Et pour témoigner de l'importance stratégique, à la fois politique et économique, attribuée par l'Occident au bassin de la Mer Noire et aux autorités régionales appelées à le surveiller, voilà que trois navires de l'OTAN ont traversé le détroit des Dardanelles : le canadien Winnipeg, l'espagnol Blas de Lezo et le portugais Francisco De Almeida.

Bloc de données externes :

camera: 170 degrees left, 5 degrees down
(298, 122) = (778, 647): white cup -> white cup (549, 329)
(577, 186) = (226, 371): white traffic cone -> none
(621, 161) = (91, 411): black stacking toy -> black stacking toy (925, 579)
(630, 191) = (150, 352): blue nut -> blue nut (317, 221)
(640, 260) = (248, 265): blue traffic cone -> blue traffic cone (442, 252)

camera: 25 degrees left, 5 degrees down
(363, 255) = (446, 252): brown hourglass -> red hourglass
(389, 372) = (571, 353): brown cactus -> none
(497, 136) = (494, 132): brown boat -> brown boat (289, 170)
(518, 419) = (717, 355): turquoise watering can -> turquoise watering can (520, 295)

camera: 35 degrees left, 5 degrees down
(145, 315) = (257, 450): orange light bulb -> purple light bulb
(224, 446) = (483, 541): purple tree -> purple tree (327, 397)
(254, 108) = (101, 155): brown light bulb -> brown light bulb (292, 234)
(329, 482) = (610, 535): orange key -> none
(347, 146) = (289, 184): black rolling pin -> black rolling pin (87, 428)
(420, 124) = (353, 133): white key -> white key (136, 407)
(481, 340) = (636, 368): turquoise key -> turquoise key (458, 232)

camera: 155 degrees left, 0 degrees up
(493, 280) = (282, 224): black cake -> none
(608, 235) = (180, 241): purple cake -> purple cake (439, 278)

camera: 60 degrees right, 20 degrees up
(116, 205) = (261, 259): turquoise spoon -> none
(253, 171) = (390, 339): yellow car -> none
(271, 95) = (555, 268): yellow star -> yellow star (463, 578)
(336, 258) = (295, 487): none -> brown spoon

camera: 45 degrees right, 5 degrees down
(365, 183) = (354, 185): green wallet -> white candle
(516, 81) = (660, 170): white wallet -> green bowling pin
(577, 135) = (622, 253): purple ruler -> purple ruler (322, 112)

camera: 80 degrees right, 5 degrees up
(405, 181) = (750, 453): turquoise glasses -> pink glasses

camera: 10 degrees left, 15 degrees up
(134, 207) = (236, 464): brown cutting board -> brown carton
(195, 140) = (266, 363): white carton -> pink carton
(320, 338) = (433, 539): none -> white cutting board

Pour fermer le cercle, après que le ministère ukrainien des Affaires étrangères a protesté contre la visite de Vladimir Poutine en Crimée le 2 décembre dernier, non 'concordée' avec Kiev, qui considère la péninsule, avec Sébastopol, "partie intégrante de l'Ukraine", voilà l'écho immédiat d'Ankara, qui se déclare favorable à l'intégrité territoriale de l'Ukraine, y compris la Crimée. Une telle déclaration du ministre turc des Affaires étrangères Mevlut Cavusoglu est venue immédiatement après sa rencontre avec son homologue russe Sergei Lavrov : "La Turquie attend un respect cohérent de l'indépendance de l'Ukraine, de sa souveraineté, de son intégrité territoriale, incluant dans ce concept la Crimée." Dans ce débat musclé entre Moscou et Ankara, dans lequel cette dernière, après les preuves documentaires apportées par le ministère russe de la Défense sur les trafics de pétrole entre Daech et la Turquie, a à son tour accusé Moscou de commerce illégal de brut avec Daech, Lavrov a observé comment de telles "allégations arrivent de nombreux jours après que la question ait trouvé de l'espace dans les médias et nous, nous avons présenté les faits concrets." Lavrov s'est limité à citer le proverbe russe que "sur le voleur même le chapeau chauffe"; comme dire "la poule qui chante a pondu l'œuf."